SUPPLIED MATERIAL =>
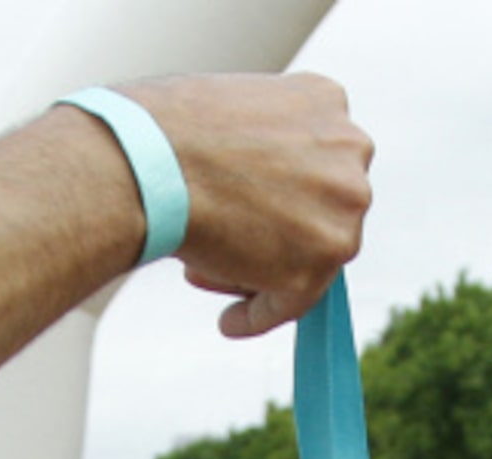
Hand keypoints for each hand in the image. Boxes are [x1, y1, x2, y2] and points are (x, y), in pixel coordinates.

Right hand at [126, 73, 372, 337]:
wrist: (141, 159)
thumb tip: (269, 183)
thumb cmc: (161, 125)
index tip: (254, 200)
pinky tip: (230, 322)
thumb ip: (268, 138)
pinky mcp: (315, 271)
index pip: (318, 160)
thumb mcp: (234, 103)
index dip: (282, 186)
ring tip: (203, 273)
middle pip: (318, 211)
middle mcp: (350, 159)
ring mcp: (339, 219)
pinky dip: (259, 315)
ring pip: (307, 259)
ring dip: (260, 271)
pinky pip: (291, 304)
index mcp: (328, 103)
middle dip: (271, 228)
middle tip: (224, 238)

WHAT YOU WILL DO => Reproduce all entries exactly. Pictures do not belong in the copy.

RESPONSE =>
Hand keypoints for each hand in the image. Boxes are [x1, y1, x2, y2] and points are (x, y), in pixel coordinates.

Right hand at [126, 73, 372, 337]:
wrist: (141, 159)
thumb tip: (269, 183)
thumb cmc: (161, 125)
index tip: (254, 200)
pinky tip: (230, 322)
thumb ip: (268, 138)
pinky mcp: (315, 271)
index pip: (318, 160)
thumb mcp: (234, 103)
index dip: (282, 186)
ring tip: (203, 273)
middle pip: (318, 211)
middle mcp: (350, 159)
ring mcp: (339, 219)
pinky dip: (259, 315)
ring pip: (307, 259)
ring dip: (260, 271)
pinky pip: (291, 304)
index mcp: (328, 103)
middle dip: (271, 228)
middle tip: (224, 238)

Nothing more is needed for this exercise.